Father Raymond J. de Souza criticized Elmasry for this op-ed, writing that Mugabe is "a man so isolated that even his fellow African dictators have distanced themselves from him". De Souza also wrote that "If he [Elmasry] did not represent himself as Canada's head professional Muslim, Mr. Elmasry's celebration of Mr. Mugabe would have been too incredible to print."

===Omar Khadr===
In July 2008, Elmasry wrote that Canadian Prime Minister Stephen Harper is "playing politics" and remains indifferent to Omar Khadr's incarceration at Guantanamo Bay prisoner because Harper had calculated that refusing to press Washington for Khadr's return would score him "political points". Elmasry further stated that "This is where a leader comes in to say, 'This is really wrong and I have to correct that wrong by bringing this person (back to Canada) even if I lose some political points with Islamophobes.' Mr. Harper is playing politics because of the backdrop of Islamophobia in this country... he has to rise above that."

Elmasry contrasted Khadr's case with that of dual Canadian-British citizen William Sampson, who was freed from a death sentence in Saudi Arabia in 2003. Elmasry specifically wrote that:

Why is Stephen Harper so callously indifferent to Omar Khadr's case? It's painfully obvious: William Sampson is a white Westerner while his fellow Canadian citizen, Omar Khadr, is brown-skinned and a Muslim.

However, Elmasry later stated that he was attempting to explain Harper's stance on the file and was not accusing the prime minister of prejudice against Muslims.

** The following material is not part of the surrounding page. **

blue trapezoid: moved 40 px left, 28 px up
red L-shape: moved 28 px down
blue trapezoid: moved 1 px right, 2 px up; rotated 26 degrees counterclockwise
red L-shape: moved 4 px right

Kory Teneycke, Harper's director of communications, responded that if "there is a party playing politics with this case, it's certainly not the Conservative party. The Liberal party is reversing a position that it held for a number of years while in government with respect to how the serious charges against Mr. Khadr should be dealt with. We are very late in that process now and it would be inappropriate to make a change." Teneycke did not comment specifically on Elmasry's words.

===Environment===
In August 2008, Elmasry suggested Stéphane Dion and his Green Shift plan could sell to Canadians if he used a green surcharge as well. He also suggested that Canada follow the example of Europe rather than the US when it comes to the environment.

===Slavery in Islam===
In an article written in The Canadian Charger in August 2009, Elmasry wrote that:

Islam teaches that slaves, who were then the result of wars, Africans or not, should be treated well and set free as soon as possible...Islam also teaches that slaves can buy their freedom in-kind. Thus many of them excelled to be teachers and even scholars … Islam teaches a slave is a victim of circumstances who should be helped to be free and treated fairly in the mean time. Trading in slaves is a sin. This is in contrast to the teachings of the Bible, "Slaves, obey your earthly masters with fear and trembling."

Jonathan Kay, writing in the National Post, sharply criticized Elmasry. Describing Elmasry's statements as an "absurd elevation of Islam over Christianity", Kay noted that religious Christians led the abolition movement in the West in the 18th and 19th centuries, whereas slavery continued to exist in the Arab world into the 20th century and is still practiced in parts of Islamic Africa such as Sudan. Kay rhetorically asked "what the Christian tribespeople from southern Sudan who have been abducted, forcibly converted to Islam, and enslaved by Arab Muslims in recent years would make of Elmasry's historical fantasies".